%%
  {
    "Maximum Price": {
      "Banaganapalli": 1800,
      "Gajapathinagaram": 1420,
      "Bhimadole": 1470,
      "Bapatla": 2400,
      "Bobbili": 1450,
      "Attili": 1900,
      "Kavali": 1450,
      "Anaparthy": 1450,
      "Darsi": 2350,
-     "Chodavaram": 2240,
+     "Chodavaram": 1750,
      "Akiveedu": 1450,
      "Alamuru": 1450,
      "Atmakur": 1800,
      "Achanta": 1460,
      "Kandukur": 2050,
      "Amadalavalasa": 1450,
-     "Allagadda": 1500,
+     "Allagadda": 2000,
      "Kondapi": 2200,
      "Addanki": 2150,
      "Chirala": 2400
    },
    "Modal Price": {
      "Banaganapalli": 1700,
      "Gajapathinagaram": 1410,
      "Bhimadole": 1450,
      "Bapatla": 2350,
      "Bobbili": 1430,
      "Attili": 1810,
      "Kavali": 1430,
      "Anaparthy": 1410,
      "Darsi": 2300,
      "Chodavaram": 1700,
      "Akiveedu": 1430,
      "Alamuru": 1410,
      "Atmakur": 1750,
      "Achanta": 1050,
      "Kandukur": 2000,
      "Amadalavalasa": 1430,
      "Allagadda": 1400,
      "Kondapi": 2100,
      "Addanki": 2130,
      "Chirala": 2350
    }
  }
%%
%%
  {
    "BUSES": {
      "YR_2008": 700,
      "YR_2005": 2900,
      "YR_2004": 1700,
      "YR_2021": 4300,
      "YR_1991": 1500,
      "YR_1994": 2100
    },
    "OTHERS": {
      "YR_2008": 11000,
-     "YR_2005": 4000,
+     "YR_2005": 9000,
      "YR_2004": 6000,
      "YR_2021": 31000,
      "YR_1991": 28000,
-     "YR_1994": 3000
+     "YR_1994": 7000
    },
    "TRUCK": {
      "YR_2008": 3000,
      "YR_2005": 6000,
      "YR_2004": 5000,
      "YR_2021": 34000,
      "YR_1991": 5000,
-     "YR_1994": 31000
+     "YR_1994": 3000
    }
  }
%%
%%
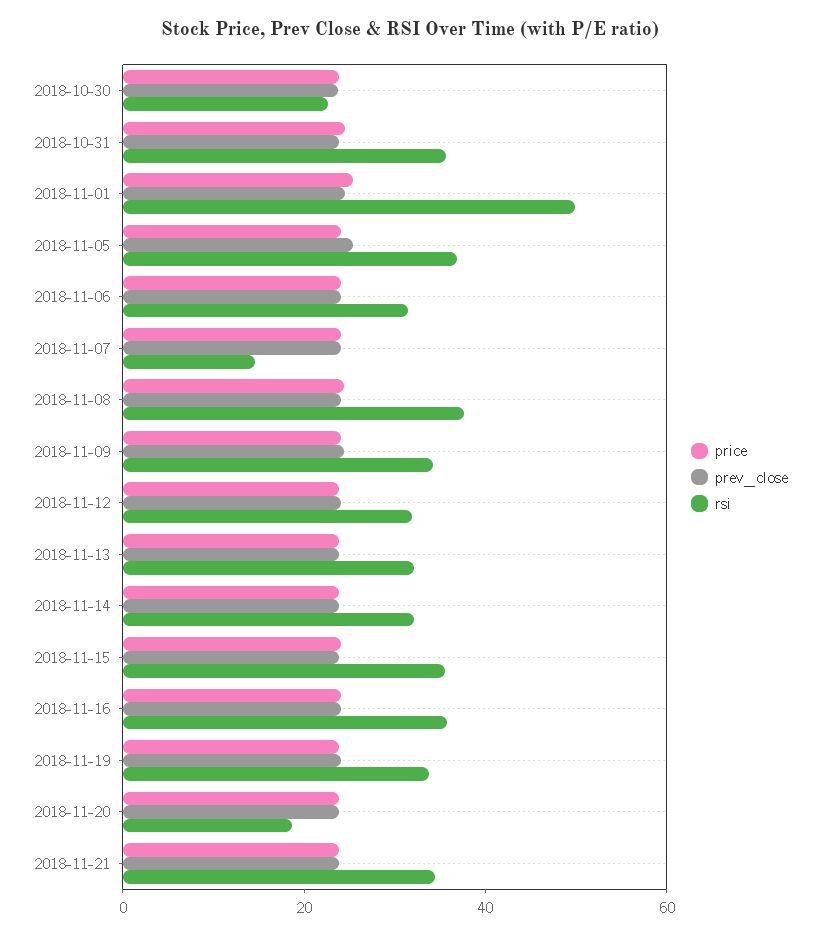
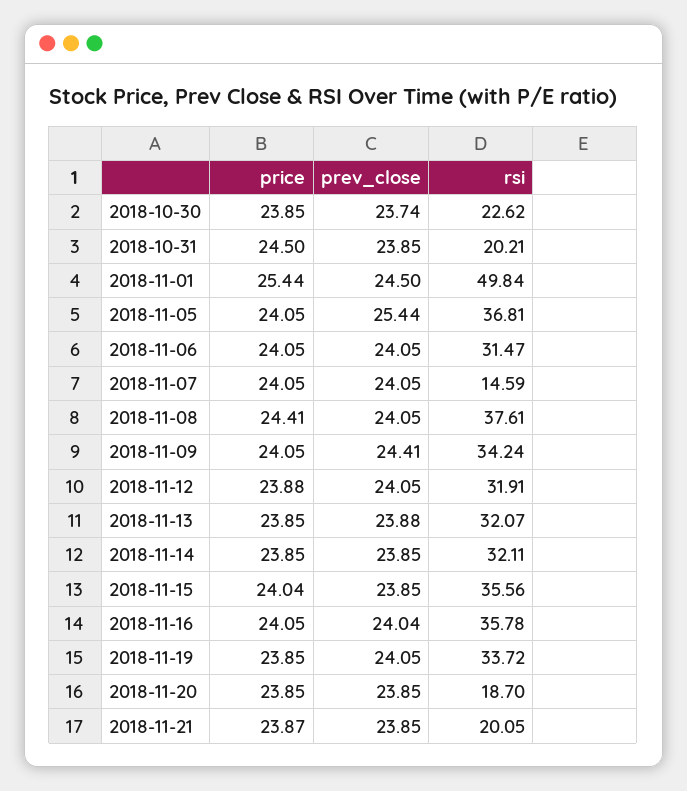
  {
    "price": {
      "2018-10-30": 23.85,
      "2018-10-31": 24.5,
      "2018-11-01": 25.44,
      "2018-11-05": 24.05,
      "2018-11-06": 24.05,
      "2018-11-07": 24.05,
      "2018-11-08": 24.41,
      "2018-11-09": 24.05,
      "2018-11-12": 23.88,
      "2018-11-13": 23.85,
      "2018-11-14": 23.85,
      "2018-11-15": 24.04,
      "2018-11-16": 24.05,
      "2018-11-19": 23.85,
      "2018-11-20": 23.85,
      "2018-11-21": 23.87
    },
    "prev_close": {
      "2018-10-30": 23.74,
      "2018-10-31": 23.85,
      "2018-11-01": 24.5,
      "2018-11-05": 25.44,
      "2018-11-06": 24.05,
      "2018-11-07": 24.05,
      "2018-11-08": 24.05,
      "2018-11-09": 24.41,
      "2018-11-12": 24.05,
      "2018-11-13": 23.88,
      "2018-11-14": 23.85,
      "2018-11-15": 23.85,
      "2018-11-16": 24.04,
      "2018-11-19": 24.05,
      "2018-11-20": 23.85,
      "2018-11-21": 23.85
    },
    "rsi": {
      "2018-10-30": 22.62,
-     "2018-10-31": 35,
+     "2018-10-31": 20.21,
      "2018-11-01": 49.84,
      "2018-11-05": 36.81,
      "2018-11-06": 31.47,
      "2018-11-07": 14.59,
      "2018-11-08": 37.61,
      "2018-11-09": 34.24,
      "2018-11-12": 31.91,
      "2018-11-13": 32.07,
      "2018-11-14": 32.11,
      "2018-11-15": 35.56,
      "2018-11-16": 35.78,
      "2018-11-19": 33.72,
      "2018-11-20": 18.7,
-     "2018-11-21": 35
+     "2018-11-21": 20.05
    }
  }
%%
# [ACTION ITEM]
Please state how many lines in the listing above hold the string "Amadalavalasa", and nothing more.

# [RESULT]
2